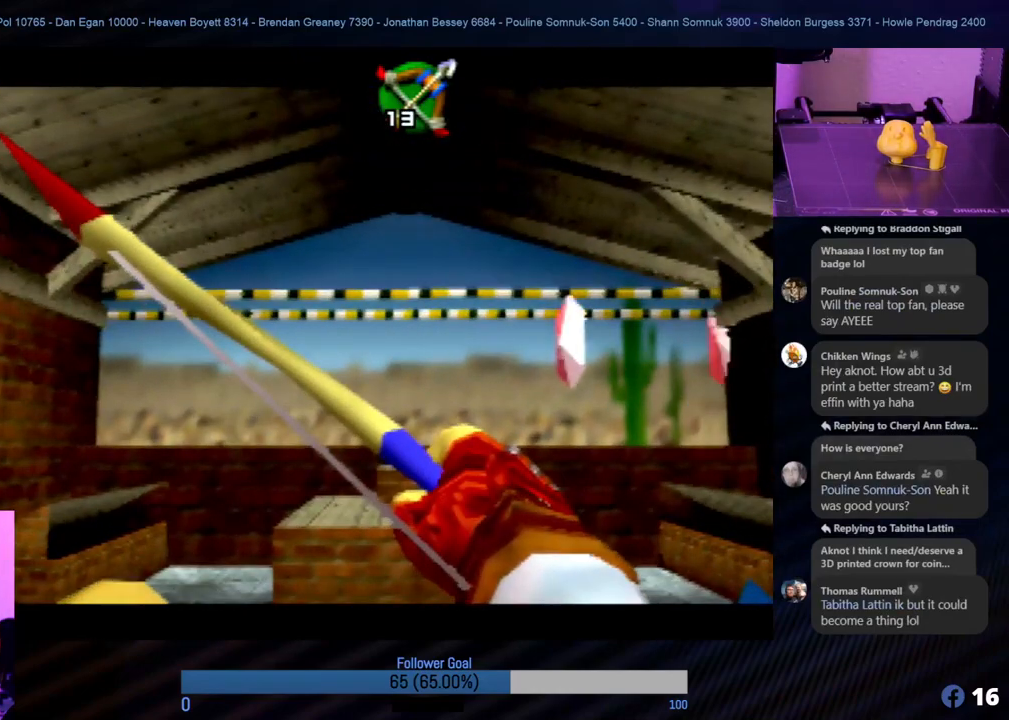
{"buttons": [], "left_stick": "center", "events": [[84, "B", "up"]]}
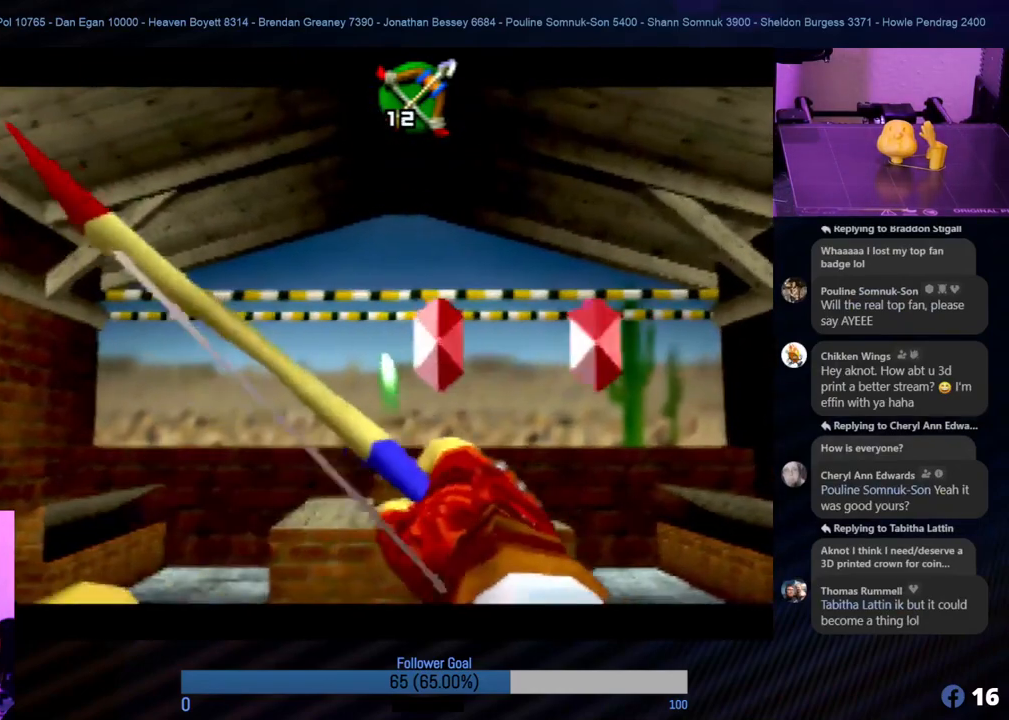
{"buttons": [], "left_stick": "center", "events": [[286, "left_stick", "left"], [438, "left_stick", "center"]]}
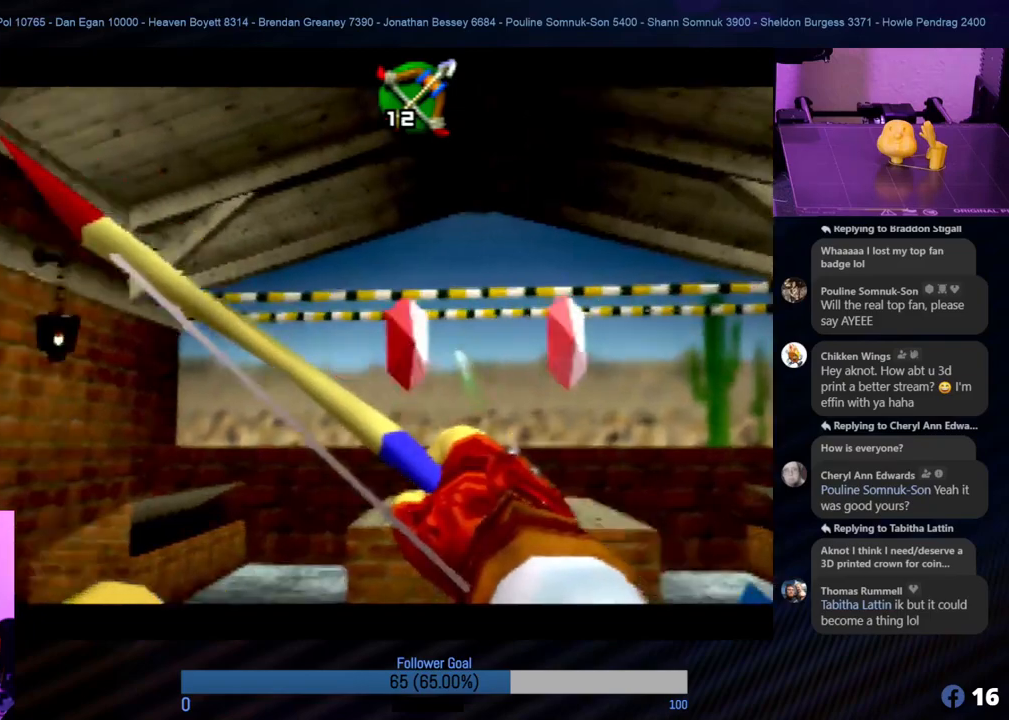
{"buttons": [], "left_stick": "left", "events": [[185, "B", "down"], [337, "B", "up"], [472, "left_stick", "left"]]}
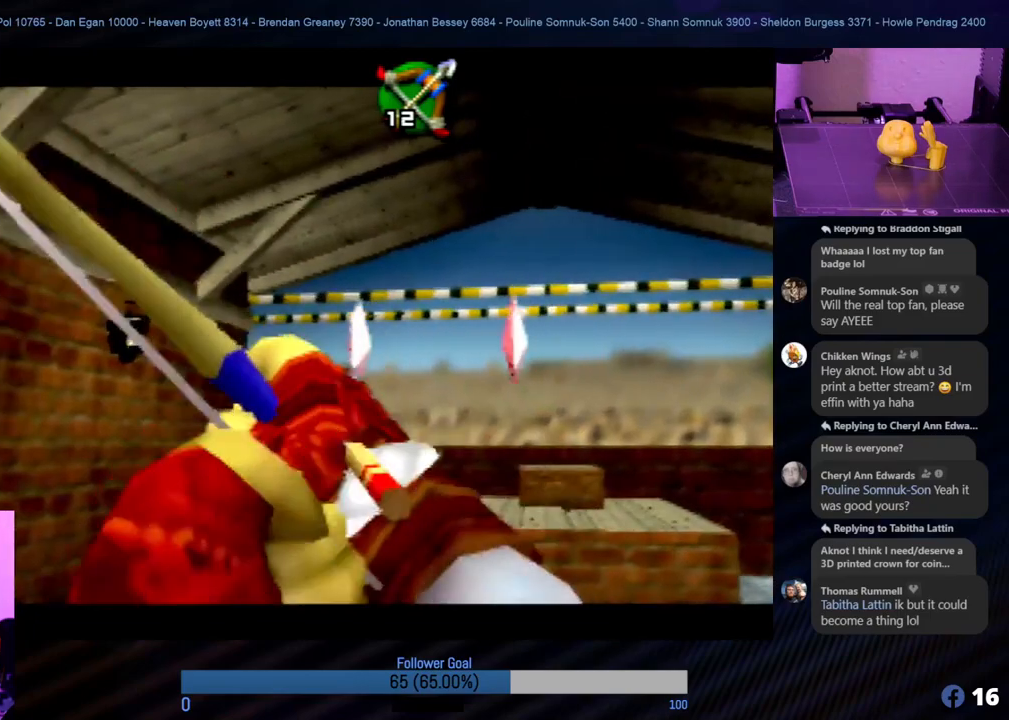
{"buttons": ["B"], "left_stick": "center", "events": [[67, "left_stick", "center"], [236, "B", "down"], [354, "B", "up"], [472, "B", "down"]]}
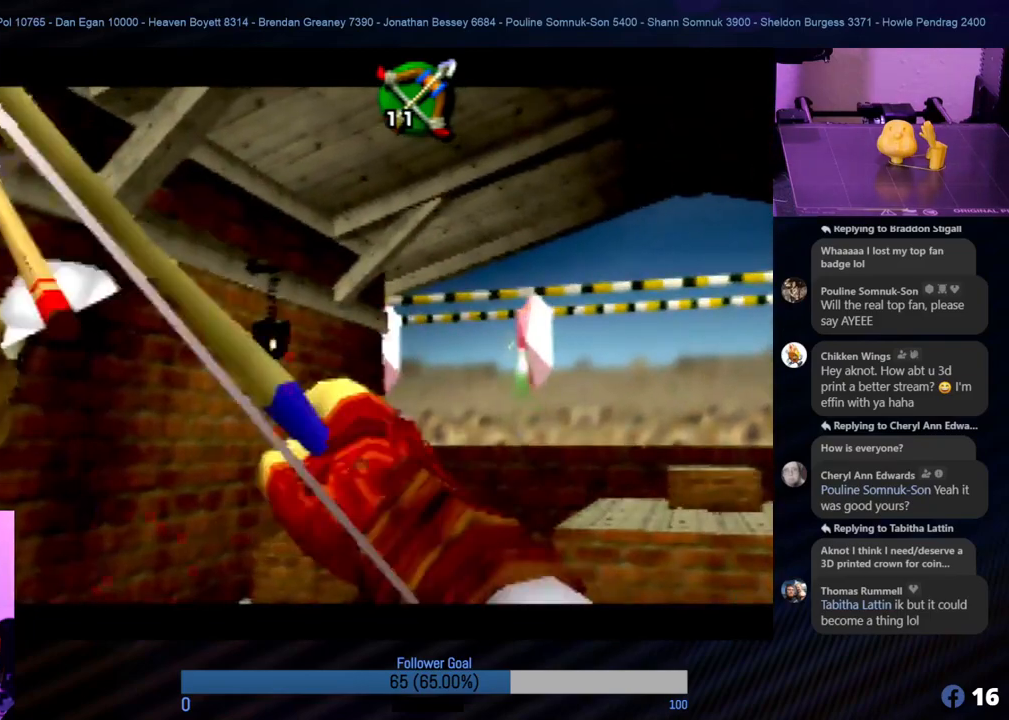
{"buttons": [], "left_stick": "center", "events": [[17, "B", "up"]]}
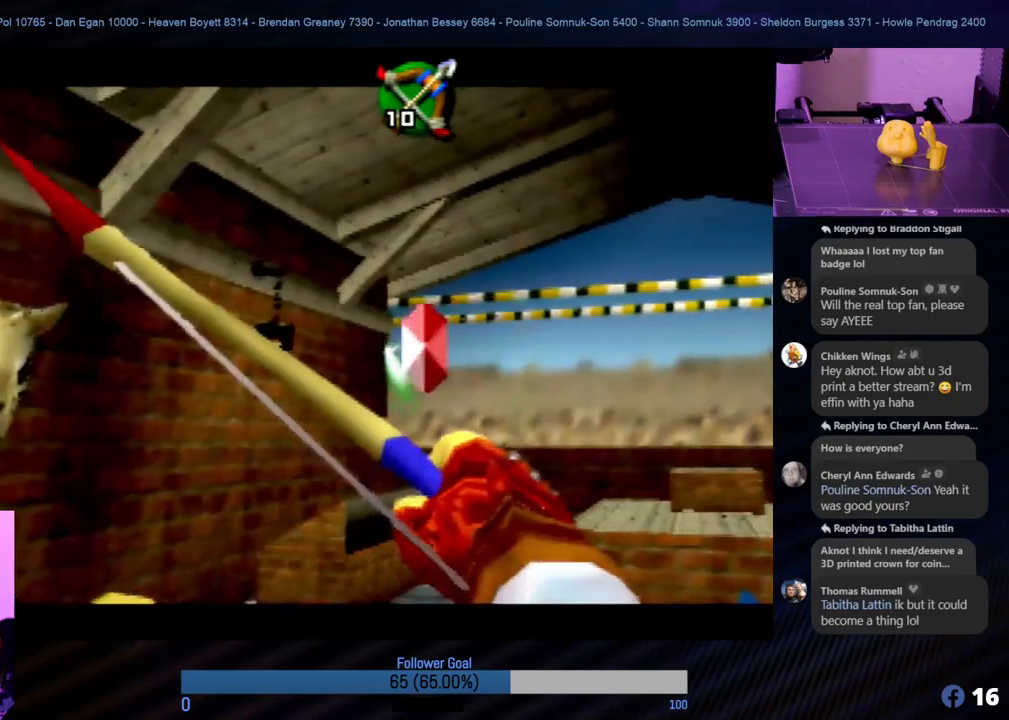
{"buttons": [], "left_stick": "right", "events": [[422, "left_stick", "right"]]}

========================================================================

_Task directions_. Reproduce each entry precisely, dropping only the pictures.

_Answer for the task_.
{"buttons": [], "left_stick": "center", "events": [[84, "B", "up"]]}
{"buttons": [], "left_stick": "center", "events": [[286, "left_stick", "left"], [438, "left_stick", "center"]]}
{"buttons": [], "left_stick": "left", "events": [[185, "B", "down"], [337, "B", "up"], [472, "left_stick", "left"]]}
{"buttons": ["B"], "left_stick": "center", "events": [[67, "left_stick", "center"], [236, "B", "down"], [354, "B", "up"], [472, "B", "down"]]}
{"buttons": [], "left_stick": "center", "events": [[17, "B", "up"]]}
{"buttons": [], "left_stick": "right", "events": [[422, "left_stick", "right"]]}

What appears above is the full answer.